Records from a dataset
------------------------------------------------------------------------

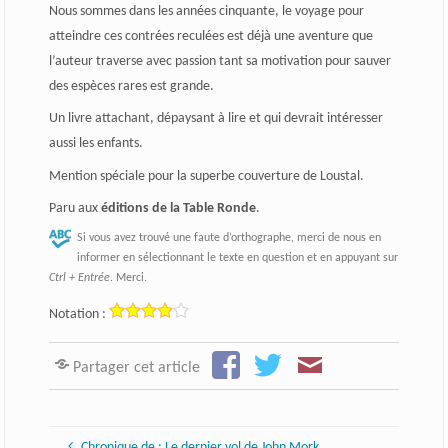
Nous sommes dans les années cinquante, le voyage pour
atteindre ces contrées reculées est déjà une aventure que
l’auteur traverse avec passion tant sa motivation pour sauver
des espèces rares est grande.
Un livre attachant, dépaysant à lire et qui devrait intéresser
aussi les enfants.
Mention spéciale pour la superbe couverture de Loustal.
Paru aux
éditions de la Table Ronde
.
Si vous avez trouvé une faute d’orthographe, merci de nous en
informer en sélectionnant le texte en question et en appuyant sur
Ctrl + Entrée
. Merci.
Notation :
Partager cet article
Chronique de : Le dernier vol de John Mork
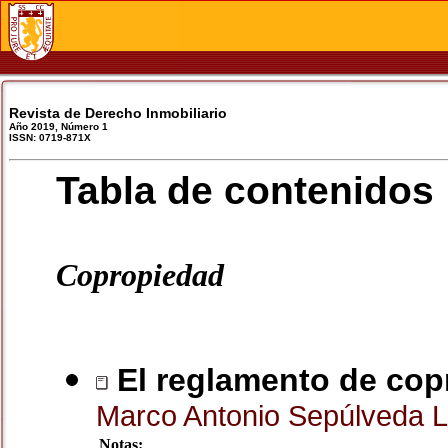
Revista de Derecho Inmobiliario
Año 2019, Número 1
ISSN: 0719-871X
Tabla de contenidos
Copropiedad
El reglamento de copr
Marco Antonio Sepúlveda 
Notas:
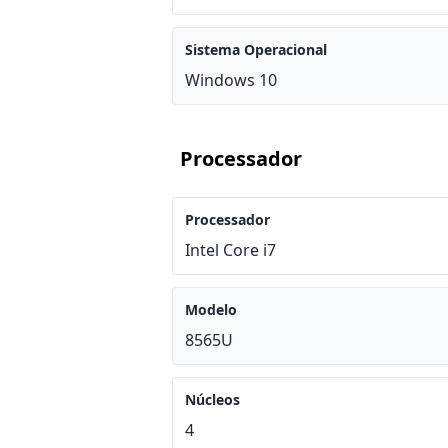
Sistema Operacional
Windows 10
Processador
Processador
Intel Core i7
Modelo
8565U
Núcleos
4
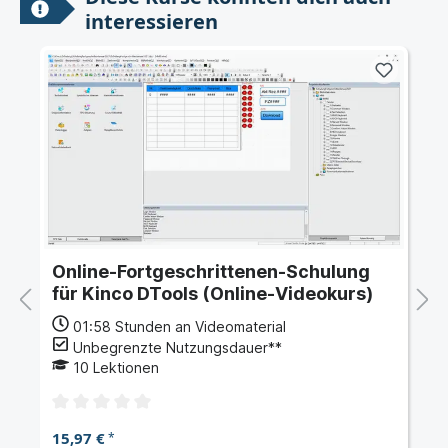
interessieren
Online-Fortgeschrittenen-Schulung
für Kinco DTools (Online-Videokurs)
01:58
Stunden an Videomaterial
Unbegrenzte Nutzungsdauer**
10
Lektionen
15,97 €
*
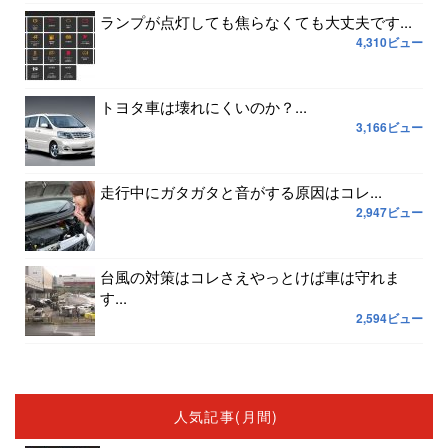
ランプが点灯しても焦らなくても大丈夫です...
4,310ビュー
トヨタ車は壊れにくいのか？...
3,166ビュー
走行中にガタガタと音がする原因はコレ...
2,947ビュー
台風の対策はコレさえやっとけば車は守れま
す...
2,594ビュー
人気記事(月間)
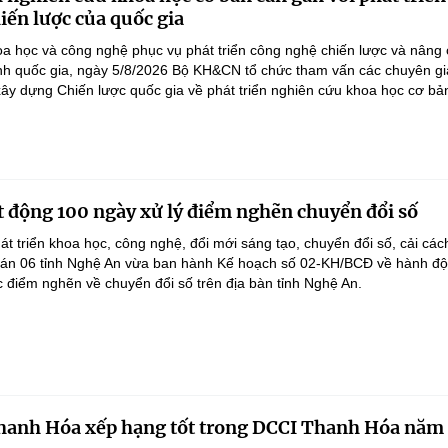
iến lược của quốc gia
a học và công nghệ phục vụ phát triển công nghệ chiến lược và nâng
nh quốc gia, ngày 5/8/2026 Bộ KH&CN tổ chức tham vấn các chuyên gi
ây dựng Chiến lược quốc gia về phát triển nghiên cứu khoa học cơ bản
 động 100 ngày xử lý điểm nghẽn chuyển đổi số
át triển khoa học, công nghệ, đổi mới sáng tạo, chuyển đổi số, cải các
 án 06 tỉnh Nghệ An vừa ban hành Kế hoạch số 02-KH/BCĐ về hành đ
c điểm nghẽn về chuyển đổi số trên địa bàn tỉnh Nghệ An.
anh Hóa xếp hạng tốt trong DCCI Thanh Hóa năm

------------------------------------------------------------------------

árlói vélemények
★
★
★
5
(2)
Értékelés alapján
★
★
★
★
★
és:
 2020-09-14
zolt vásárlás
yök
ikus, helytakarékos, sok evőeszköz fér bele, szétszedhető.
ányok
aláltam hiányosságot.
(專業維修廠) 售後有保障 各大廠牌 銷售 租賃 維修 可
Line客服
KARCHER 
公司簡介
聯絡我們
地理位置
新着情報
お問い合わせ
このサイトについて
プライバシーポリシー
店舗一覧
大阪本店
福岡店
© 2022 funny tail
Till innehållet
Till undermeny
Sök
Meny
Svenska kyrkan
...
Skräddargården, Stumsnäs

------------------------------------------------------------------------

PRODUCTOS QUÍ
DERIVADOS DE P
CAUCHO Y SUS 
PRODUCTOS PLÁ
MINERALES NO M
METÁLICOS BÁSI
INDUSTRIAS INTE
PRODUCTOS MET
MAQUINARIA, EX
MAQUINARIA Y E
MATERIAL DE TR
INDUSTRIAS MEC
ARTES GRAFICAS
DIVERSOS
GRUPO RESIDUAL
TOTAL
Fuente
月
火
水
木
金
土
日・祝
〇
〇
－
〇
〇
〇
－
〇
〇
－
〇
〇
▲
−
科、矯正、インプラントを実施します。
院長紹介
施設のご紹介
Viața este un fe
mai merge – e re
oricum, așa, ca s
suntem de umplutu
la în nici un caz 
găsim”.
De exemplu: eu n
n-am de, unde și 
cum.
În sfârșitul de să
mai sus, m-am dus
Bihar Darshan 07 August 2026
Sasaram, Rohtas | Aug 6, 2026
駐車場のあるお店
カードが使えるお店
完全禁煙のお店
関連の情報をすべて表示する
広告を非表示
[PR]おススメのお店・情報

------------------------------------------------------------------------

TASK OBJECTIVE - Express the listing lines as a numbered list, starting with the line that contains "árlói vélemények" and continuing through the line that contains "Skräddargården, Stumsnäs". Leave out blank lines.

OUTPUT -
1. árlói vélemények
2. ★
3. ★
4. ★
5. 5
6. (2)
7. Értékelés alapján
8. ★
9. ★
10. ★
11. ★
12. ★
13. és:
14.  2020-09-14
15. zolt vásárlás
16. yök
17. ikus, helytakarékos, sok evőeszköz fér bele, szétszedhető.
18. ányok
19. aláltam hiányosságot.
20. (專業維修廠) 售後有保障 各大廠牌 銷售 租賃 維修 可
21. Line客服
22. KARCHER 
23. 公司簡介
24. 聯絡我們
25. 地理位置
26. 新着情報
27. お問い合わせ
28. このサイトについて
29. プライバシーポリシー
30. 店舗一覧
31. 大阪本店
32. 福岡店
33. © 2022 funny tail
34. Till innehållet
35. Till undermeny
36. Sök
37. Meny
38. Svenska kyrkan
39. ...
40. Skräddargården, Stumsnäs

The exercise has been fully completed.